● **Exercise**:
Copy nothing but the lines below running from the line containing "phòng là có" through the line containing "Chỉ cần truy", both end lines included.

● **The data**:
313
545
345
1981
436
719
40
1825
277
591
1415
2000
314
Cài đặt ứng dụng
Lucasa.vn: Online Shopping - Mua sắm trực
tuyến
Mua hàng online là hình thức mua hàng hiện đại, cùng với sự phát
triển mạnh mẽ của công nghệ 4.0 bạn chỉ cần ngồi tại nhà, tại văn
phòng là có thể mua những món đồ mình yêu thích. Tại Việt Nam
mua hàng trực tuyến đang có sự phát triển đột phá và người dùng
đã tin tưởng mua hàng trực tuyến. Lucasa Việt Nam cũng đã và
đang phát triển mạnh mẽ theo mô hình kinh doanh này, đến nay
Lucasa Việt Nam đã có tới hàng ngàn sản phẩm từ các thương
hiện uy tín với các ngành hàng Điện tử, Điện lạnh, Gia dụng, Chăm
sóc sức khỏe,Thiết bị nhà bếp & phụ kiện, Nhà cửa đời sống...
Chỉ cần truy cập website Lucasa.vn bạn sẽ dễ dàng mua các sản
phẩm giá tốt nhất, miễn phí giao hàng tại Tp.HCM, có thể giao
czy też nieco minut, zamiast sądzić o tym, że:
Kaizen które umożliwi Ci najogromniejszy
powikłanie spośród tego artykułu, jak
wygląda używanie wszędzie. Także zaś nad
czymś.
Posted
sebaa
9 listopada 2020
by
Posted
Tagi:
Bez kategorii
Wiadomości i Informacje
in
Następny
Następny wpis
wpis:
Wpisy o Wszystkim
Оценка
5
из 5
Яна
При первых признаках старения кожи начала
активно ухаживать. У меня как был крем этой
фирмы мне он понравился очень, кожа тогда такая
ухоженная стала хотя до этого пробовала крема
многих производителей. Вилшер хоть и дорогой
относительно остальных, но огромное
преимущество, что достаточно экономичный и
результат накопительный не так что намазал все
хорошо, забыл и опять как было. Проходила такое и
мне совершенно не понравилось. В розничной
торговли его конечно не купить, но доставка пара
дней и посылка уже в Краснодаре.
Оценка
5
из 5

● **Expected answer**:
phòng là có thể mua những món đồ mình yêu thích. Tại Việt Nam
mua hàng trực tuyến đang có sự phát triển đột phá và người dùng
đã tin tưởng mua hàng trực tuyến. Lucasa Việt Nam cũng đã và
đang phát triển mạnh mẽ theo mô hình kinh doanh này, đến nay
Lucasa Việt Nam đã có tới hàng ngàn sản phẩm từ các thương
hiện uy tín với các ngành hàng Điện tử, Điện lạnh, Gia dụng, Chăm
sóc sức khỏe,Thiết bị nhà bếp & phụ kiện, Nhà cửa đời sống...
Chỉ cần truy cập website Lucasa.vn bạn sẽ dễ dàng mua các sản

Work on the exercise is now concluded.